Most of the postcards are blank and include a variety of images. They are arranged by US state, country, holidays, or holiday theme. Included in the series is a set of 100 postcards of Yellowstone National Park by Jack Ellis Haynes. But two sets of cards include correspondence. The series of Porter postcards consists mostly of postcards addressed to Ophie (Porter) Wright, from her uncle, but also contains postcards addressed to other family members. Postcards are arranged in chronological order, and span from 1906-1929. Messages include holiday greetings and notes about everyday happenings. The McGinty postcards span dates between 1906 to 1959. Arranged in chronological order they are addressed to or from, Billy, Mollie, Delmer, Jack, and Clarence McGinty. Within the collection are postcards from William H. Brumley and Royal A. Prentice, fellow soldiers with Roosevelt’s Rough Riders.
During his research trips, Shirley obtained copies of documents on microfilm. Mostly newspapers from Guthrie, Muskogee, and Pawnee, there are also a few theses, and from the National Archives and Records Service, documents of the Territorial Papers: Oklahoma, 1889-1912; 1918. During these trips Shirley also collected photographs, primarily from established archival collections in Oklahoma, but also from fellow researchers and historians, as well as published postcards and copies from books. These photographs generally portray subjects Shirley researched for his writings.
The Audio subseries consists of both sheet music and analogue musical recordings. Much of the audio series is made up of sheet music and song books dating from c.1900 to the 1950s, with a smaller number of music instruction books and bound sheet music volumes also present. A variety of genres and publishers are represented in the subseries, as well as sheet music for several instruments, including ukulele, guitar, and piano. In some cases, multiple editions of the same sheet music, with different covers and endorsements from different musicians, are present.

________

» **Task objective**: Extend the description of the archival collection's postcards, microfilm, photographs, and sheet music, picking up right after its last sentence. The data has no role in this.

» **Raw data**:
________

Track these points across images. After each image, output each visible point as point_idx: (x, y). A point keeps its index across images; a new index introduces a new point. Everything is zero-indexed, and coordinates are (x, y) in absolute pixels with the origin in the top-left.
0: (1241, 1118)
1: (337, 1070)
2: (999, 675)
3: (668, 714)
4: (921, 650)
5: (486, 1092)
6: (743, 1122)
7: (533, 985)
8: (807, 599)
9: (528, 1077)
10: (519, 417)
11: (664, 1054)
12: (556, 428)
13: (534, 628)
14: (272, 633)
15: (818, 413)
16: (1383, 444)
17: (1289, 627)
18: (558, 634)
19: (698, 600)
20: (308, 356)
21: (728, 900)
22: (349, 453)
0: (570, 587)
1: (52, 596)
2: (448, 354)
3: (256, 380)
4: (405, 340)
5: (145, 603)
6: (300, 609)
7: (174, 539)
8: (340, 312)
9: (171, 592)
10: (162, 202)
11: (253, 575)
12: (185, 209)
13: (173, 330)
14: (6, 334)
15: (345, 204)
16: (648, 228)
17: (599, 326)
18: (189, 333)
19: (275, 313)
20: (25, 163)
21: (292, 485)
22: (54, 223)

________

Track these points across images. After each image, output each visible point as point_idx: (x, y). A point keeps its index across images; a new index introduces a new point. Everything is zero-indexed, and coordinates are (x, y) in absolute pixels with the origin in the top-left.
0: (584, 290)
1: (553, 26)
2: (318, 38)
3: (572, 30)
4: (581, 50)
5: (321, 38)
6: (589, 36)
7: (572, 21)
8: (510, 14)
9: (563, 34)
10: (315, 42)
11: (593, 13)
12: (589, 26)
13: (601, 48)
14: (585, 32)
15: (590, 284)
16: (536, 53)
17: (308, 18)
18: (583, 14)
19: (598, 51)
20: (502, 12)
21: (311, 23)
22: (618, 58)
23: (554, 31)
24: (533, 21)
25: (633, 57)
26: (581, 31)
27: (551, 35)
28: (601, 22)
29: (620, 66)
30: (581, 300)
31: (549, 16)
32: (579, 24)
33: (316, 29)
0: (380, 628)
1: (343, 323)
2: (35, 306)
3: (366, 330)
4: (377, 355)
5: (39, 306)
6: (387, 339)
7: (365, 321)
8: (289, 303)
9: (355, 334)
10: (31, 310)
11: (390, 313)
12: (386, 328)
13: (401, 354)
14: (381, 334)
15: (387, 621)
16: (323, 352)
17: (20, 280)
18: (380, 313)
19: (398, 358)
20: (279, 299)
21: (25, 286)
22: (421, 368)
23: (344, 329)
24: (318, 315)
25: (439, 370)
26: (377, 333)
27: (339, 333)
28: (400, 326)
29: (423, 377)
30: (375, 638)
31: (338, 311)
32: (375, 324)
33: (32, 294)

________

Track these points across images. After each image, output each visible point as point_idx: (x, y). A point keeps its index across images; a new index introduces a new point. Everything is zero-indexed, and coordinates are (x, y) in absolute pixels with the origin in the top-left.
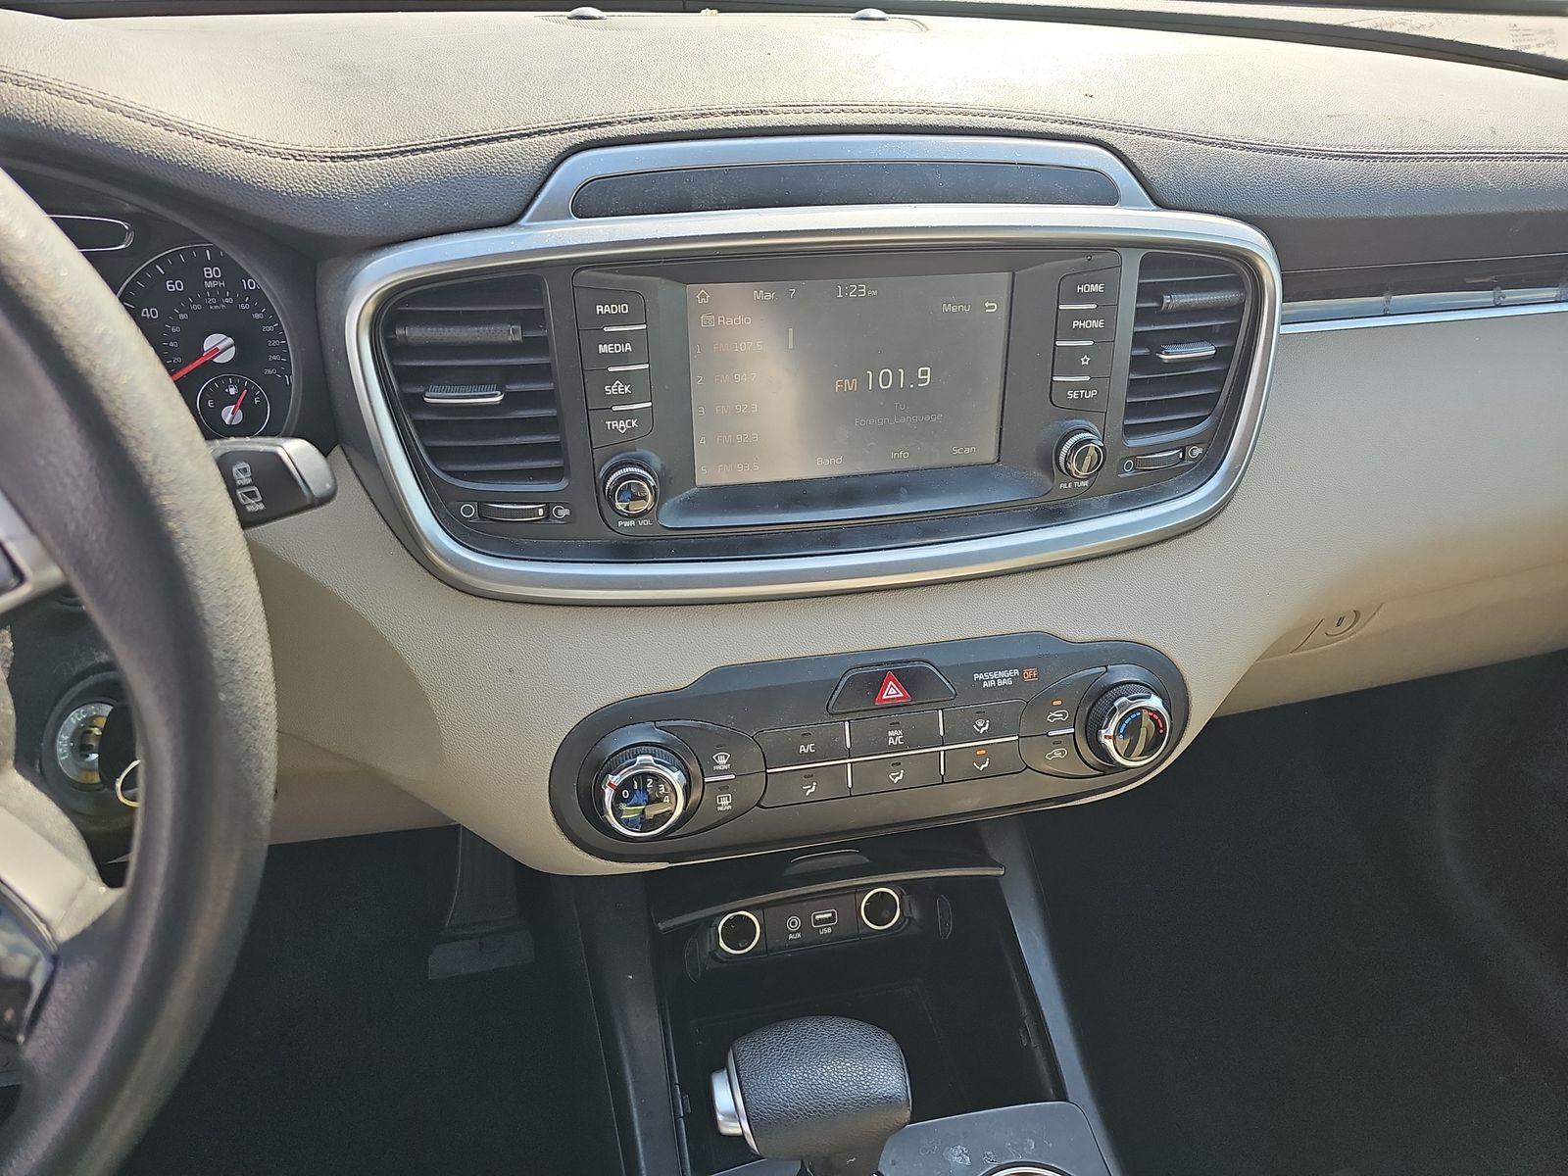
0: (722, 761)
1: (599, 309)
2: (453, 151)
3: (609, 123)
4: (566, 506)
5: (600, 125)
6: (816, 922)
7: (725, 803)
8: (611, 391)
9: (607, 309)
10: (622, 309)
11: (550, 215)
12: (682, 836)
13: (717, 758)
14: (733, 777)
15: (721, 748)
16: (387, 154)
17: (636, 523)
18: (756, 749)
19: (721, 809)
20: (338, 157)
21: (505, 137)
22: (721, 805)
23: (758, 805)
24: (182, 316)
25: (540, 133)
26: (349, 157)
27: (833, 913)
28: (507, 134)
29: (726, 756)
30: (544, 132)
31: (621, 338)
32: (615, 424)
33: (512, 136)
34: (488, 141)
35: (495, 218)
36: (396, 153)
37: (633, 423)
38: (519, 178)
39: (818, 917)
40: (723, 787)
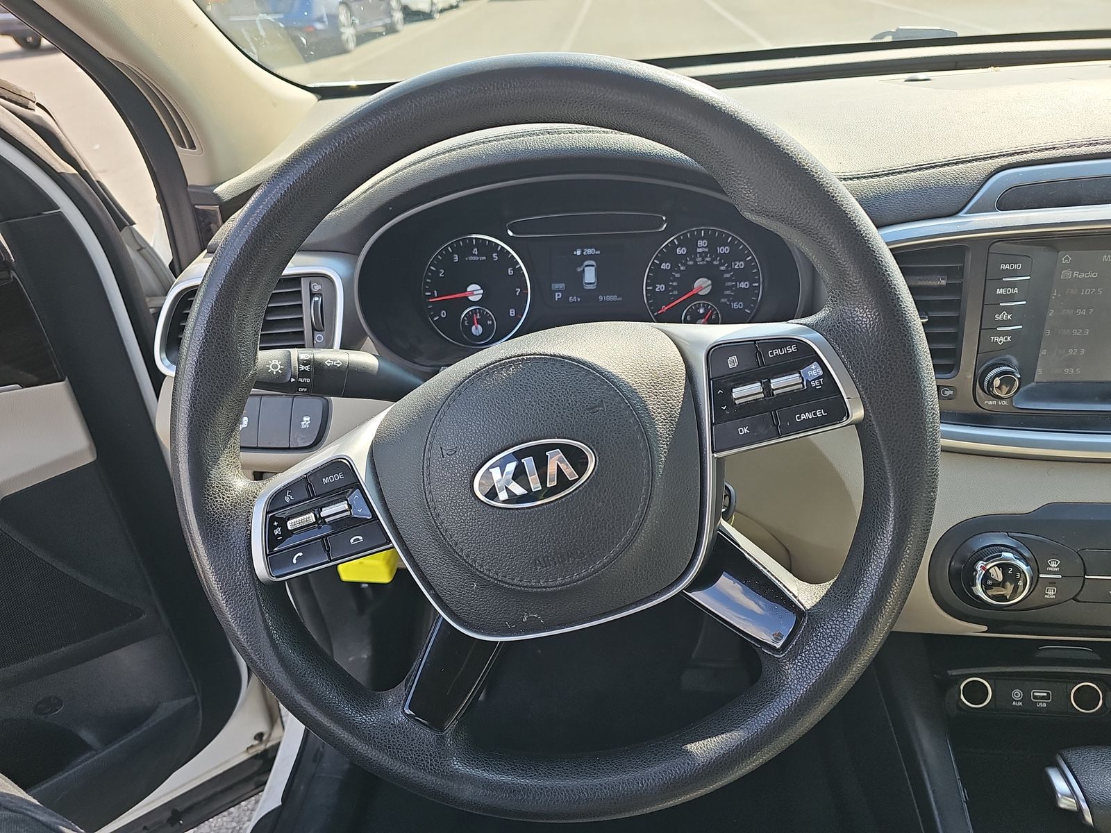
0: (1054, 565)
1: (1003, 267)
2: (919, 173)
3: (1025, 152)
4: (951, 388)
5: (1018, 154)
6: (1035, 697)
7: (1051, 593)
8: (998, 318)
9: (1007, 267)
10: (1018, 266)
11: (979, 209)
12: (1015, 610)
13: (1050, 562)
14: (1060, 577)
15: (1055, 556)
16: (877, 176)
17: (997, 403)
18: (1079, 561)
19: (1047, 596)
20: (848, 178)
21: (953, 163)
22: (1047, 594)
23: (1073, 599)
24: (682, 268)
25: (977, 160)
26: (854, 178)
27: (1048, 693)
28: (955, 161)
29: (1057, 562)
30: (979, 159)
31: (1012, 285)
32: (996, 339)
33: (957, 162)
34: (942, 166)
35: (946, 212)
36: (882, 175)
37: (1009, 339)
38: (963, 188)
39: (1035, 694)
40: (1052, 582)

________

» **Result of the exercise**:
The Published Materials subseries consists of several categories: cataloged books, dime novels, pulp and weeklie magazines, booklets and pamphlets, and Shirley’s personal card catalog. This material is cataloged in the Dickinson Research Center’s online Library Catalog. Most of the collection focuses on Western Fiction, Western Americana, or Movies. His personal card catalog consists of individual records of every book, magazine, photograph, film poster, and film still he owned. It also details different magazines requirements for publication.
A Dime Novel was a cheap and generally sensational tale of adventure sold as popular entertainment in the 1800s. The heyday of the dime novel was from the 1860’s to the 1890’s, when their popularity was eclipsed by pulp magazines featuring similar tales of adventure. However, Author Westbrook’s Adventure Series is dated 1907-1910.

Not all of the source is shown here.